Wanting to be paid under false pretenses is the definition of fraud.


That doesn’t make any sense. The best engineers I know can’t pass these interviews because they started working long before they became standard.


That doesn’t matter. If the current qualification bar is “must do X” and you fake it, you’re committing fraud.


Being paid for even excellent performance is a fraud.


> Wanting to be paid under false pretenses is the definition of fraud.

What? No, it isn't.

Regardless, if the job requirements state "X years of XYZ experience" and you have to have >X years of experience, then using AI to look up how to do a leetcode problem for some algorithm you haven't used since your university days is absolutely not "false pretenses" nor fraud.


If the interview process says, “you must do X without using AI” and you use AI and hide it, you’re committing fraud.


Nope.


> What do I care about the terms of the interview as long as they hire me?

well that's the neat part... they aren't going to. All this AI stuff just happened to coincide with a recession no one wants to admit, amplifying the issue.

So yea, even if I'm desperate I need to be mindful of my time. I can only do so many 4-5 stage interviews only to be ghosted, have the job close, or someone else who applied earlier get the position.


> What do I care about the terms of the interview as long as they hire me?

Because committing fraud to get hired is a pretty shitty way to live your life


If you lie about your qualifications to a degree that can be considered fraud, employers can and will sue you for their money back and damages. Wait till you discover how mind-numbing the American legal system is!


I’m sorry is the job “professional Leetcoder”?


Nonsense. I don't endorse lying about qualifications, but employers don't sue over this. Employment law in most US states wouldn't even allow for that with regular W-2 employees.


Yea, exactly.

If a candidate were up front with me and asked if they could use AI, or said they learned an answer from AI and then wanted to discuss it with me, I'd be happy with that. But attempting to hide it and pretend they aren't using it when our interview rules specifically ask you not to do it is just being dishonest, which isn't a characteristic of someone I want to hire.


On principle, what you’re saying has merit. In practice, the market is currently rife with employers submitting job postings with inflated qualifications, for positions that may or may not exist. So there’s bad actors all around and it’s difficult to tell who actually is behaving with integrity.


> If you don’t like them, don’t apply.

Due to the prevalence of the practice this is tantamount to suggesting constructive unemployability.

People were up in arms about widespread doping during the Lance Armstrong era. But the only viable alternative to doping at the time was literally to not compete at all.


I wouldn't call it cheating but most of the time it's just stupid. For majority of software developer jobs would be more suitable to discuss the solution of the more complex problem tham randomly stress out people just because you think you should.


> It is patently unfair to the individuals that are smart enough to do your work, but poor at some farcical representation of the work. That is cheating.

On the other hand, if you have 1,000 candidates, and you only need 1, why not do it if the top candidate selected by this method can do well on the test and your work?

— Data excerpts —

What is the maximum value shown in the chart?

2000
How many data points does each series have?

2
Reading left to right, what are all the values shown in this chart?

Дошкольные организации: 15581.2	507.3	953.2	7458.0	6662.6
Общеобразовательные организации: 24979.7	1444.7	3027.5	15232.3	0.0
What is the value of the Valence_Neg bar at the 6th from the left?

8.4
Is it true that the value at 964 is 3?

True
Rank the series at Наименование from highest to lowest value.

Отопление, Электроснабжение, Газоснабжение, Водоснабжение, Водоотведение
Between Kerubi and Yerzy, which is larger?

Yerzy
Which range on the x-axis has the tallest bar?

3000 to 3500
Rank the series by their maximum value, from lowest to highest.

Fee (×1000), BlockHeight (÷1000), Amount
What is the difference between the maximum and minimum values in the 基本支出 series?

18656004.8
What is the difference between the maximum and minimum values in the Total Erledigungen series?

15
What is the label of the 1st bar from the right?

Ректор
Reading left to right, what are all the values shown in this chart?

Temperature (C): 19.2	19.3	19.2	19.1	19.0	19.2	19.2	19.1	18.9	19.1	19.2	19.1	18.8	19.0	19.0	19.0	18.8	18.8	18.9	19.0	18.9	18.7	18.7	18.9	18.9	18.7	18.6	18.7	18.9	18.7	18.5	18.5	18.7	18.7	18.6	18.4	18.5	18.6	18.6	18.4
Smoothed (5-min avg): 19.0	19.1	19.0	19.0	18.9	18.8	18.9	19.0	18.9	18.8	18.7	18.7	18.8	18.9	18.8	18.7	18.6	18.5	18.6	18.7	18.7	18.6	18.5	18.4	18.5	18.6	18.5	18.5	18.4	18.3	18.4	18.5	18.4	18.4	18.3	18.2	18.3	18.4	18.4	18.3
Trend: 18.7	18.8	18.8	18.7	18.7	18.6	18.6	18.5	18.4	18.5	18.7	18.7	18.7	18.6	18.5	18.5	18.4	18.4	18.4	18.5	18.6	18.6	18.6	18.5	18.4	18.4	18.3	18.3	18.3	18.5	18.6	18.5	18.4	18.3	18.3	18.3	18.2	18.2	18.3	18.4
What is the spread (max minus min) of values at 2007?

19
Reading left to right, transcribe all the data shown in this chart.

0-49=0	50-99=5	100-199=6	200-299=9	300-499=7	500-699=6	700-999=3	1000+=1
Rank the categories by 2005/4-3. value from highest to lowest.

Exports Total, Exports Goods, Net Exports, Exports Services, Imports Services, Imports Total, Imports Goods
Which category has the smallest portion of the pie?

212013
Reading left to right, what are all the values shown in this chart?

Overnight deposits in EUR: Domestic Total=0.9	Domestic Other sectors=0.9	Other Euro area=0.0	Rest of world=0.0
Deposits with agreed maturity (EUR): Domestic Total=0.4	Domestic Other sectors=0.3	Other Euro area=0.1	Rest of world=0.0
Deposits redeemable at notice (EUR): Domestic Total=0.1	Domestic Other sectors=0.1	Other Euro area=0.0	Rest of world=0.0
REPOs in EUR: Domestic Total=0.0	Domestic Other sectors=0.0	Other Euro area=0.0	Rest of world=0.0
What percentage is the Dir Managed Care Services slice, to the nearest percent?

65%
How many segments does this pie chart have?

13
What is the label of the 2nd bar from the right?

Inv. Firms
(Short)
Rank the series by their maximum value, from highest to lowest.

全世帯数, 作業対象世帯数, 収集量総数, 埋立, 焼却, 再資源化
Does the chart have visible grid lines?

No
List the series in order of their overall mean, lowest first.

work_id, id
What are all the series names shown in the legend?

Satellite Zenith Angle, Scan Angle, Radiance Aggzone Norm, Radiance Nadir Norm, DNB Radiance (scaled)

— What the task requires —
In the discussion of using AI during job interviews, which sports era does one commenter cite as a comparison?

— The completed task —
The Lance Armstrong era of widespread doping.